___ Material for this task
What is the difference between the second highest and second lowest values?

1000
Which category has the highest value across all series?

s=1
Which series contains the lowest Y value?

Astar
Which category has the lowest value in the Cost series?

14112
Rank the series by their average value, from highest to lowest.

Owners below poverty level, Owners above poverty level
______
___ Material for this task
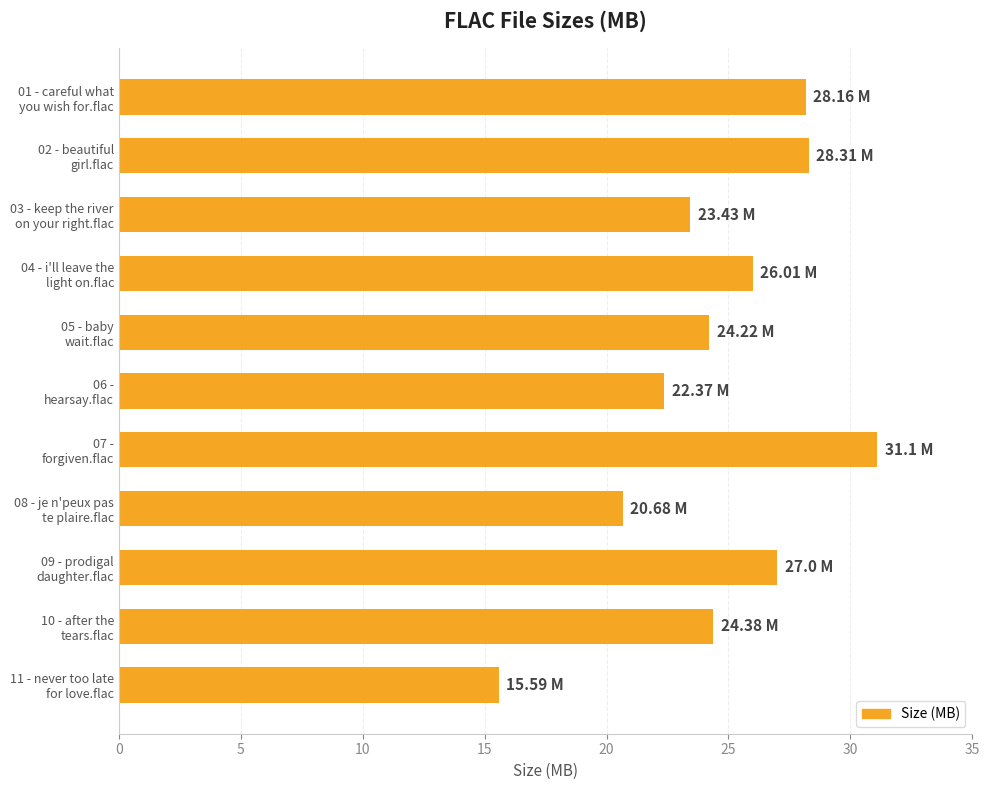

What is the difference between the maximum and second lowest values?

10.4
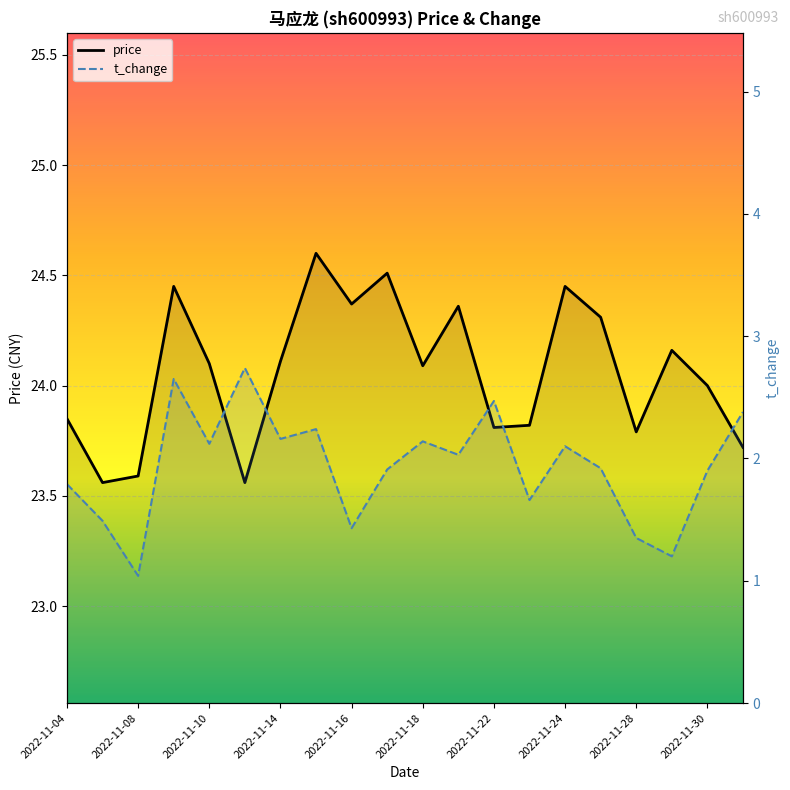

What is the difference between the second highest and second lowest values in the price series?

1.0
______
Reproduce the lines between the one holding "highest and second lowest values?" and the one holding "Rank the series", both included, with "category" swapped for "group" everywhere and nothing else changed.

What is the difference between the second highest and second lowest values?

1000
Which group has the highest value across all series?

s=1
Which series contains the lowest Y value?

Astar
Which group has the lowest value in the Cost series?

14112
Rank the series by their average value, from highest to lowest.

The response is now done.